Mathias Cormann, Secretary General of the Organization for Economic Cooperation and Development (OECD) and QU Dongyu, Director General of the Food and Agriculture Organization of the United Nations (FAO) presented the document during an online event.
From the foreword, initialed by both, it is highlighted that the 2021 UN Food Systems Summit in New York will be an excellent opportunity for the international community to map out a future vision for agricultural-food systems, including complying with the Sustainable Development Goals.
The report refers to ‘come at a critical juncture’, and so both officials point to the Covid-19 pandemic as an unprecedented pressure on the agricultural sector, requiring swift action to ensure the sector can remain resilient, efficient and sustainable, now and in the long term.
They also point to the possibility of some progress towards those goals, based on a rapid recovery from the global Covid-19 pandemic, stable weather conditions and environmental policies, although, they note, Covid-19 disruptions in 2020 has taken the achievement of the SDGs even further away.

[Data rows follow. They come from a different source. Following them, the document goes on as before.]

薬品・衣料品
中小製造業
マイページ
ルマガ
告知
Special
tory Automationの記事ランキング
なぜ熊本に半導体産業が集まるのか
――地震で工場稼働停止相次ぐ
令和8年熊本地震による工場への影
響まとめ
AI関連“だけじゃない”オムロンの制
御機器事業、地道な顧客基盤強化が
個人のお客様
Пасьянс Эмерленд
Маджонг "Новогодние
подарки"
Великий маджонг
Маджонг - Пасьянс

Without additional efforts, the leaders add, the goal of Zero Hunger will be missed and greenhouse gas emissions from agriculture will increase further.
The volume, with 248 pages and another nearly 90 devoted to tables and statistics, in 11 chapters draws key projections for consumption, production, trade and prices of 25 agricultural commodities for the period 2021 to 2030.

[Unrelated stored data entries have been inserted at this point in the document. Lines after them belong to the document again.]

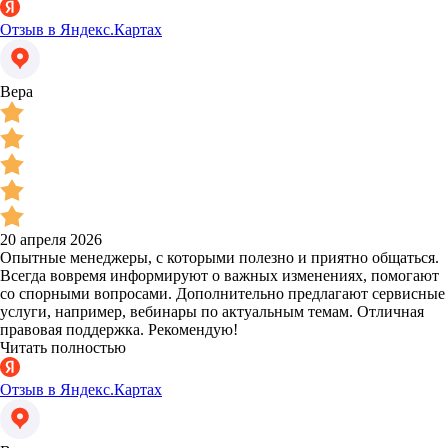
Отзыв в Яндекс.Картах
Вера
20 апреля 2026
Опытные менеджеры, с которыми полезно и приятно общаться.
Всегда вовремя информируют о важных изменениях, помогают
со спорными вопросами. Дополнительно предлагают сервисные
услуги, например, вебинары по актуальным темам. Отличная
правовая поддержка. Рекомендую!
Читать полностью
Отзыв в Яндекс.Картах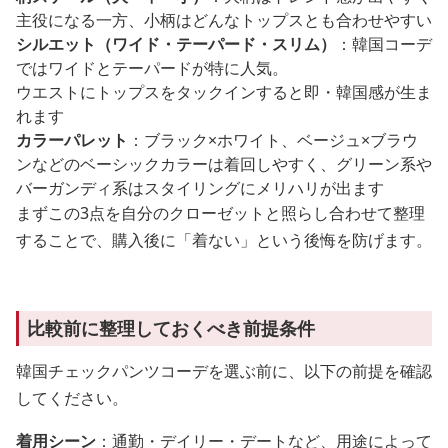
主役になる一方、小柄はどんなトップスとも合わせやすい
シルエット（ワイド・テーパード・スリム）
：韓国コーデ
ではワイドとテーパードが特に人気。
ウエストにトップスをタックインすると即・韓国感が生ま
れます
カラーパレット
：ブラック×ホワイト、ベージュ×ブラウ
ンなどのベーシックカラーは着回しやすく、グリーン系や
バーガンディ系はスタイリングにメリハリが出ます
まずこの3点を自分のクローゼットと照らし合わせて整理
することで、購入後に「着ない」という後悔を防げます。
比較前に整理しておくべき前提条件
韓国チェックパンツコーデを選ぶ前に、以下の前提を確認
してください。
着用シーン
：通勤・デイリー・デートなど、用途によって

They forecast in that document that agricultural demand growth will slow over the next decade and be driven primarily by population growth.
‘Differing income levels and income growth projections, as well as cultural preferences around diets and nutrition, will be the basis for continued differences in consumption patterns among countries,’ the report refers.

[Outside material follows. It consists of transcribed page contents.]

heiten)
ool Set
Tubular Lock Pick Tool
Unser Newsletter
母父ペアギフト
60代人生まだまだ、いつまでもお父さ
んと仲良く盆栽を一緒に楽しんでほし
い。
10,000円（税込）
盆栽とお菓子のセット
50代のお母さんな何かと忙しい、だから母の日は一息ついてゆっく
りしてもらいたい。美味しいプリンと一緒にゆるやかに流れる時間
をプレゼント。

They also predict that slower growth in demand for agricultural commodities will be accompanied by increased efficiency in crop and livestock production, which will keep real agricultural prices relatively stable.
Both officials also warn that over the next decade, climate variability, animal and plant diseases, changes in input prices, macroeconomic developments and other uncertainties will lead to variations around the projections.